# [Exercise]
Nothing less than an exact copy of all the records is required.

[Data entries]
####
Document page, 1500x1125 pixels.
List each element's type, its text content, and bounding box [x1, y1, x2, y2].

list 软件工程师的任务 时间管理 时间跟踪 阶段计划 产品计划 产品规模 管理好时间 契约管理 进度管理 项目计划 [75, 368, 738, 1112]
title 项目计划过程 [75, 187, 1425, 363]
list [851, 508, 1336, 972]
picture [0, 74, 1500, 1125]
####
# [Exercise answer]
Document page, 1500x1125 pixels.
List each element's type, its text content, and bounding box [x1, y1, x2, y2].

list 软件工程师的任务 时间管理 时间跟踪 阶段计划 产品计划 产品规模 管理好时间 契约管理 进度管理 项目计划 [75, 368, 738, 1112]
title 项目计划过程 [75, 187, 1425, 363]
list [851, 508, 1336, 972]
picture [0, 74, 1500, 1125]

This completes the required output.